For community reference , here's where I'm composing my argument:

https://docs.google.com/document/d/1Vz_oTPle0iisr8AAxY-5RPd84etYKgGvQA1Mg0mvprI/edit


----------



## Ryan Schultz (Sep 19, 2015)

Try as I might, their interpretation stands:

https://www.dropbox.com/s/1nazgwjhok8z9hr/BO%20email%20-%20Fire%20%26%20Flame%20resistant%20properties%20of%20interior%20plywood.pdf?dl=0

The horse is dead.


----------



## kilitact (Sep 19, 2015)

Ryan Schultz said:
			
		

> Try as I might, their interpretation stands:https://www.dropbox.com/s/1nazgwjhok8z9hr/BO%20email%20-%20Fire%20%26%20Flame%20resistant%20properties%20of%20interior%20plywood.pdf?dl=0
> 
> The horse is dead.


It might help to read/reread section 102.1. Per 2009 IBC code they are correct.


----------



## RLGA (Sep 19, 2015)

kilitact said:
			
		

> It might help to read/reread section 102.1. Per 2009 IBC code they are correct.


Section 102.1 refers to the specific overriding the general when there is a conflict.  Section 602.2, which they reference, is a general requirement, while subparagraph 7 of Section 603.1 is more specific.  I don't see how Section 602.2 can be directly interpreted to mean it is an "interior sheathing"--nowhere in the Section, or even in the Chapter, does it mention "interior sheathing."

"Interior sheathing," or "sheathing" for that matter, is not defined in Chapter 2 of the IBC.  IBC Section 201.4, which addresses terms not defined by the code, states that undefined terms are to have their "ordinarily accepted meanings."  _Sheathing_, as defined in a dictionary I have, states that it is a "layer of material applied to the outer frame of a building as a base for an *exterior* covering." (The highlight is my own.)

Ryan:

Obviously, I still disagree with the BO's decision, but, with that said, the old adage "You can't fight City Hall" comes to mind.  You can try to take it through the City's appeal process, but it will take awhile and delay things further...and you may still not win.  I suggest going to my earlier recommendation and put a layer of 1/4-inch gypsum board as the so-called "interior sheathing" over the girts (don't apply tape or finish, as this will add cost; and there's nothing in the code that says you have to do it, unless it is fire-resistance-rated) and then install the plywood paneling over that per IBC Section 803.11.1 as direct attachment to the wall.


----------



## kilitact (Sep 21, 2015)

I would disagree with the assumption that you "cannot fight city hall". If you have valid code information, than it would appear by the communications that you received that this method would be allowed.

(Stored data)
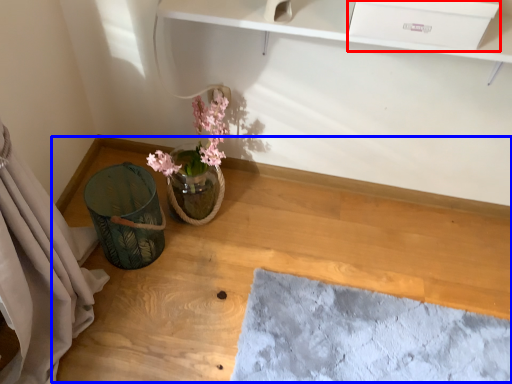
Question: Which object is further to the camera taking this photo, drawer (highlighted by a red box) or table (highlighted by a blue box)?

Choices:
 (A) drawer
 (B) table

Answer: (B)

◆ **EXERCISE GOAL**:
Can you copy the building code thread above word for word, from "Obviously, I still" to "to the wall."?

◆ **RESPONSE AREA**:
Obviously, I still disagree with the BO's decision, but, with that said, the old adage "You can't fight City Hall" comes to mind.  You can try to take it through the City's appeal process, but it will take awhile and delay things further...and you may still not win.  I suggest going to my earlier recommendation and put a layer of 1/4-inch gypsum board as the so-called "interior sheathing" over the girts (don't apply tape or finish, as this will add cost; and there's nothing in the code that says you have to do it, unless it is fire-resistance-rated) and then install the plywood paneling over that per IBC Section 803.11.1 as direct attachment to the wall.